Only the lines below from the one that holds "- [ ] User should be able to enter" through the one that holds "suis appuyé sur" should appear in the answer, copied exactly, end lines included and pictures omitted.

Records contained in a dataset:
######
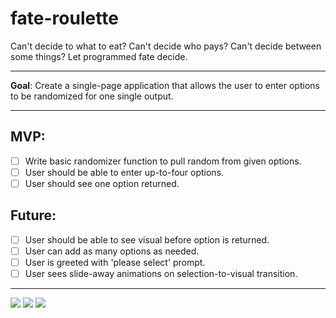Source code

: # fate-roulette

Can't decide to what to eat? Can't decide who pays? Can't decide between some things? Let programmed fate decide.

--------------------------------------------------------------

 **Goal**:  Create a single-page application that allows the user to enter options to be randomized for one single output.

--------------------------------------------------------------

## MVP:
- [ ] Write basic randomizer function to pull random from given options.
- [ ] User should be able to enter up-to-four options.
- [ ] User should see one option returned.

## Future:
- [ ] User should be able to see visual before option is returned.
- [ ] User can add as many options as needed.
- [ ] User is greeted with 'please select' prompt.
- [ ] User sees slide-away animations on selection-to-visual transition.

--------------------------------------------------------------


![](https://media.giphy.com/media/dphDDCpGfzJPq/giphy.gif) ![](https://media.giphy.com/media/dphDDCpGfzJPq/giphy.gif) ![](https://media.giphy.com/media/dphDDCpGfzJPq/giphy.gif)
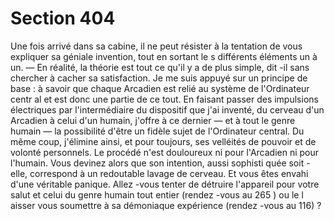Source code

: # Section 404

Une fois arrivé dans sa cabine, il ne peut résister à la tentation de
vous expliquer sa géniale invention, tout en sortant le s différents
éléments un à un. — En réalité, la théorie est tout ce qu'il y a de
plus simple, dit -il sans chercher à cacher sa satisfaction. Je me
suis appuyé sur un principe de base : à savoir que chaque
Arcadien est relié au système de l'Ordinateur centr al et est donc
une partie de ce tout. En faisant passer des impulsions
électriques par l'intermédiaire du dispositif que j'ai inventé, du
cerveau d'un Arcadien à celui d'un humain, j'offre à ce dernier —
et à tout le genre humain — la possibilité d'être un  fidèle sujet de
l'Ordinateur central. Du même coup, j'élimine ainsi, et pour
toujours, ses velléités de pouvoir et de volonté personnels. Le
procédé n'est douloureux ni pour l'Arcadien ni pour l'humain.
Vous devinez alors que son intention, aussi sophisti quée soit -
elle, correspond à un redoutable lavage de cerveau. Et vous êtes
envahi d'une véritable panique. Allez -vous tenter de détruire
l'appareil pour votre salut et celui du genre humain tout entier
(rendez -vous au 265 ) ou le l aisser vous soumettre à sa
démoniaque expérience (rendez -vous au 116) ?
######
▶ **PROBLEM SOLUTION**
- [ ] User should be able to enter up-to-four options.
- [ ] User should see one option returned.

## Future:
- [ ] User should be able to see visual before option is returned.
- [ ] User can add as many options as needed.
- [ ] User is greeted with 'please select' prompt.
- [ ] User sees slide-away animations on selection-to-visual transition.

--------------------------------------------------------------


![](https://media.giphy.com/media/dphDDCpGfzJPq/giphy.gif) ![](https://media.giphy.com/media/dphDDCpGfzJPq/giphy.gif) ![](https://media.giphy.com/media/dphDDCpGfzJPq/giphy.gif)
Source code

: # Section 404

Une fois arrivé dans sa cabine, il ne peut résister à la tentation de
vous expliquer sa géniale invention, tout en sortant le s différents
éléments un à un. — En réalité, la théorie est tout ce qu'il y a de
plus simple, dit -il sans chercher à cacher sa satisfaction. Je me
suis appuyé sur un principe de base : à savoir que chaque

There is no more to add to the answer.